[INFORMATION SHOWN Boundary: Start]
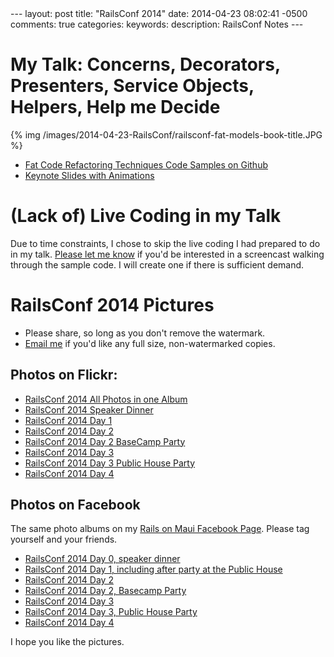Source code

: #+BEGIN_HTML
---
layout: post
title: "RailsConf 2014"
date: 2014-04-23 08:02:41 -0500
comments: true
categories: 
keywords: 
description: RailsConf Notes
---
#+END_HTML

* My Talk: Concerns, Decorators, Presenters, Service Objects, Helpers, Help me Decide
#+begin_html
<script async class="speakerdeck-embed" data-slide="2" data-id="3e567380b1ea013103f01263d01a0296" data-ratio="1.77777777777778" src="//speakerdeck.com/assets/embed.js"></script>
#+end_html

{% img /images/2014-04-23-RailsConf/railsconf-fat-models-book-title.JPG %}

- [[https://github.com/justin808/fat-code-refactoring-techniques][Fat Code Refactoring Techniques Code Samples on Github]]
- [[https://www.icloud.com/iw/#keynote/BALu9Dy-Dcbu1PvWluyB_G-jq5C6URGmij2F/RailsConf-2014-Concerns-Decorators-Presenters-Service-Objects-Helpers-Help-Me-Decide-April-22-2014][Keynote Slides with Animations]]


* (Lack of) Live Coding in my Talk
Due to time constraints, I chose to skip the live coding I had prepared to do in
my talk. [[emailto:justin@railsonmaui.com][Please let me know]] if you'd be interested in a screencast walking
through the sample code. I will create one if there is sufficient demand.

* RailsConf 2014 Pictures
- Please share, so long as you don't remove the watermark.
- [[emailto:justin@railsonmaui.com][Email me]] if you'd like any full size, non-watermarked copies.

** Photos on Flickr:
- [[https://www.flickr.com/photos/justingordon/sets/72157644405839722/][RailsConf 2014 All Photos in one Album]]
- [[https://www.flickr.com/photos/justingordon/sets/72157644406117431/][RailsConf 2014 Speaker Dinner]]
- [[https://www.flickr.com/photos/justingordon/sets/72157644419361535/][RailsConf 2014 Day 1]]
- [[https://www.flickr.com/photos/justingordon/sets/72157644406165341/][RailsConf 2014 Day 2]]
- [[https://www.flickr.com/photos/justingordon/sets/72157644419407845/][RailsConf 2014 Day 2 BaseCamp Party]]
- [[https://www.flickr.com/photos/justingordon/sets/72157644406193641/][RailsConf 2014 Day 3]]
- [[https://www.flickr.com/photos/justingordon/sets/72157644460514123/][RailsConf 2014 Day 3 Public House Party]]
- [[https://www.flickr.com/photos/justingordon/sets/72157644365234506/][RailsConf 2014 Day 4]]

** Photos on Facebook
The same photo albums on my [[https://www.facebook.com/railsonmaui][Rails on Maui Facebook Page]]. Please tag yourself and
your friends.
- [[https://www.facebook.com/media/set/?set%3Da.788587014486399.1073741836.484394724905631&type%3D3][RailsConf 2014 Day 0, speaker dinner]] 
- [[https://www.facebook.com/media/set/?set%3Da.788590134486087.1073741837.484394724905631&type%3D3&uploaded%3D52][RailsConf 2014 Day 1, including after party at the Public House]]
- [[https://www.facebook.com/media/set/?set%3Da.791901107488323.1073741839.484394724905631][RailsConf 2014 Day 2]]
- [[https://www.facebook.com/media/set/?set%3Da.788967167781717.1073741838.484394724905631&type%3D3][RailsConf 2014 Day 2, Basecamp Party]]
- [[https://www.facebook.com/media/set/?set%3Da.791902674154833.1073741840.484394724905631&type%3D3][RailsConf 2014 Day 3]]
- [[https://www.facebook.com/media/set/?set%3Da.791912494153851.1073741841.484394724905631][RailsConf 2014 Day 3, Public House Party]]
- [[https://www.facebook.com/media/set/?set%3Da.791913407487093.1073741842.484394724905631][RailsConf 2014 Day 4]]

I hope you like the pictures.
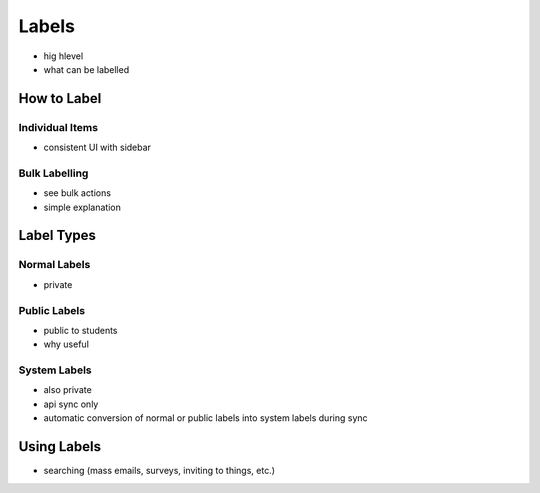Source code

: .. _application_labels:

Labels
======

- hig hlevel
- what can be labelled

How to Label
------------

Individual Items
################

- consistent UI with sidebar

Bulk Labelling
##############

- see bulk actions
- simple explanation

Label Types
-----------

Normal Labels
#############

- private

Public Labels
#############

- public to students
- why useful

System Labels
#############

- also private
- api sync only
- automatic conversion of normal or public labels into system labels during sync

Using Labels
------------

- searching (mass emails, surveys, inviting to things, etc.)
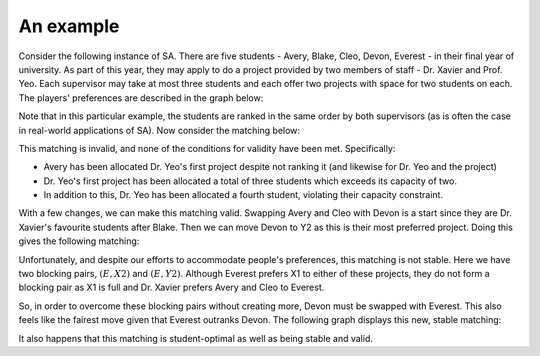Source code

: An example
----------

Consider the following instance of SA. There are five students - Avery, Blake,
Cleo, Devon, Everest - in their final year of university. As part of this year,
they may apply to do a project provided by two members of staff - Dr. Xavier and
Prof. Yeo. Each supervisor may take at most three students and each offer two
projects with space for two students on each. The players' preferences are
described in the graph below:

.. image:: ../../_static/sa_matching.svg
   :width: 80 %
   :align: center

Note that in this particular example, the students are ranked in the same order
by both supervisors (as is often the case in real-world applications of SA). Now
consider the matching below:

.. image:: ../../_static/sa_invalid.svg
   :width: 80 %
   :align: center

This matching is invalid, and none of the conditions for validity have been met.
Specifically:

- Avery has been allocated Dr. Yeo's first project despite not ranking it (and
  likewise for Dr. Yeo and the project)
- Dr. Yeo's first project has been allocated a total of three students which
  exceeds its capacity of two.
- In addition to this, Dr. Yeo has been allocated a fourth student, violating
  their capacity constraint.

With a few changes, we can make this matching valid. Swapping Avery and Cleo
with Devon is a start since they are Dr. Xavier's favourite students after
Blake. Then we can move Devon to Y2 as this is their most preferred project.
Doing this gives the following matching:

.. image:: ../../_static/sa_unstable.svg
   :width: 80 %
   :align: center

Unfortunately, and despite our efforts to accommodate people's preferences, this
matching is not stable. Here we have two blocking pairs, :math:`(E, X2)` and
:math:`(E, Y2)`. Although Everest prefers X1 to either of these projects, they
do not form a blocking pair as X1 is full and Dr. Xavier prefers Avery and Cleo
to Everest.

So, in order to overcome these blocking pairs without creating more, Devon must
be swapped with Everest. This also feels like the fairest move given that
Everest outranks Devon. The following graph displays this new, stable matching:

.. image:: ../../_static/sa_stable.svg
   :width: 80 %
   :align: center

It also happens that this matching is student-optimal as well as being stable
and valid.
[INFORMATION SHOWN Boundary: End]
Say only the number of lines above holding "first".

* _REPLY_
2